• _What you should do_
Before copying, set the images aside; then transcribe every entry below exactly.

• _Stored entries_
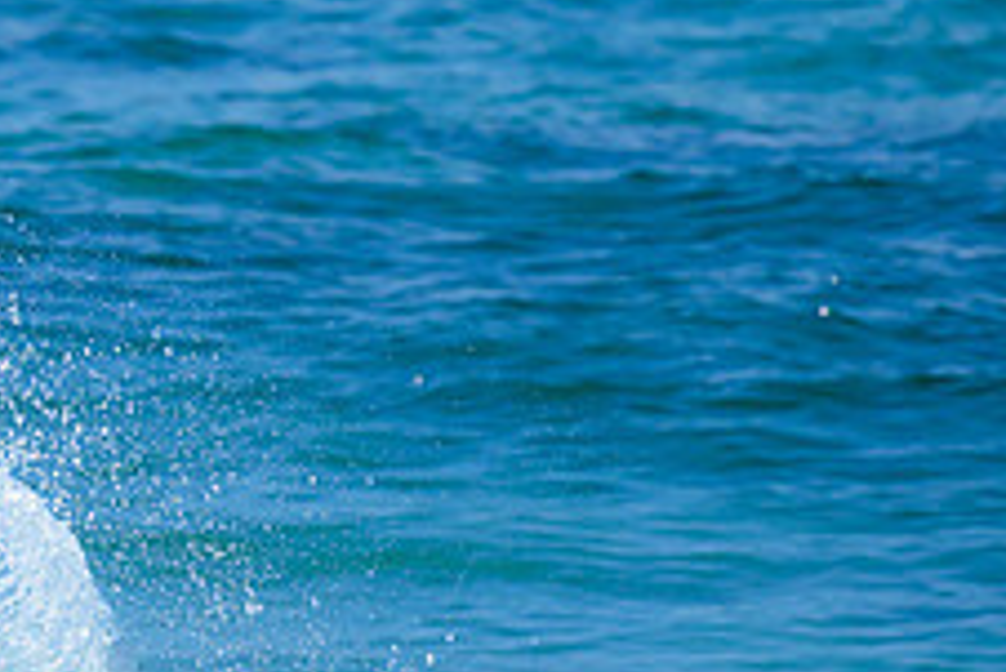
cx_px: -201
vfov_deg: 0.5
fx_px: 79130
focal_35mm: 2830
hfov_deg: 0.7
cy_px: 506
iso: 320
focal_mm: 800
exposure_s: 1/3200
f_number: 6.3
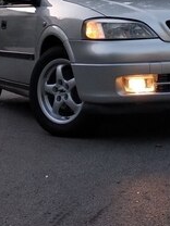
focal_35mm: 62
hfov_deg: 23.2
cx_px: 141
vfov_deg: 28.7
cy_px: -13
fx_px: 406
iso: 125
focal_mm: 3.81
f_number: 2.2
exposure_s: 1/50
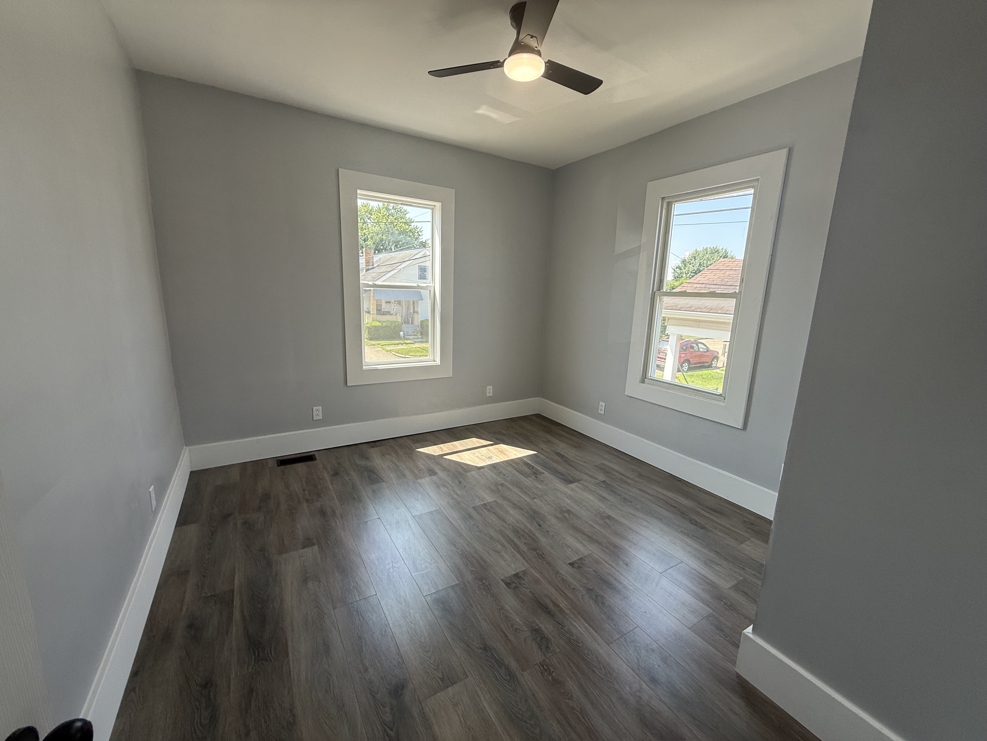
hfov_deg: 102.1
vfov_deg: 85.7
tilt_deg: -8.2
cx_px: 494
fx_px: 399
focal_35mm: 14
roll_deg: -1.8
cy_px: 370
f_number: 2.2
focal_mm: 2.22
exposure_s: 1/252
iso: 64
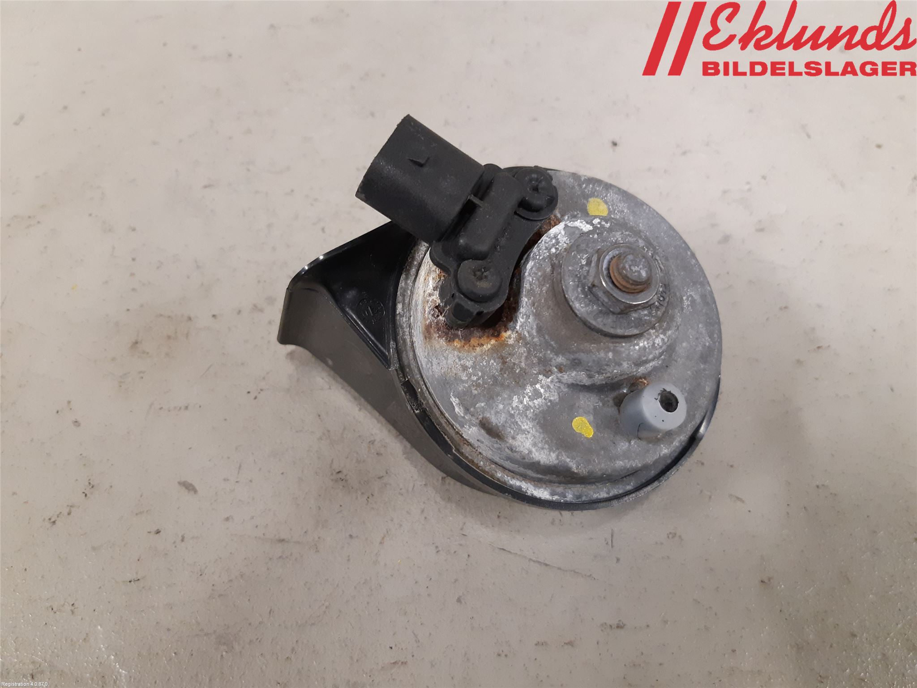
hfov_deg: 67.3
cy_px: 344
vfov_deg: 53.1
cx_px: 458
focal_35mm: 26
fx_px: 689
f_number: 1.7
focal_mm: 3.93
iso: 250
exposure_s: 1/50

• _Written answer_
cx_px: -201
vfov_deg: 0.5
fx_px: 79130
focal_35mm: 2830
hfov_deg: 0.7
cy_px: 506
iso: 320
focal_mm: 800
exposure_s: 1/3200
f_number: 6.3
focal_35mm: 62
hfov_deg: 23.2
cx_px: 141
vfov_deg: 28.7
cy_px: -13
fx_px: 406
iso: 125
focal_mm: 3.81
f_number: 2.2
exposure_s: 1/50
hfov_deg: 102.1
vfov_deg: 85.7
tilt_deg: -8.2
cx_px: 494
fx_px: 399
focal_35mm: 14
roll_deg: -1.8
cy_px: 370
f_number: 2.2
focal_mm: 2.22
exposure_s: 1/252
iso: 64
hfov_deg: 67.3
cy_px: 344
vfov_deg: 53.1
cx_px: 458
focal_35mm: 26
fx_px: 689
f_number: 1.7
focal_mm: 3.93
iso: 250
exposure_s: 1/50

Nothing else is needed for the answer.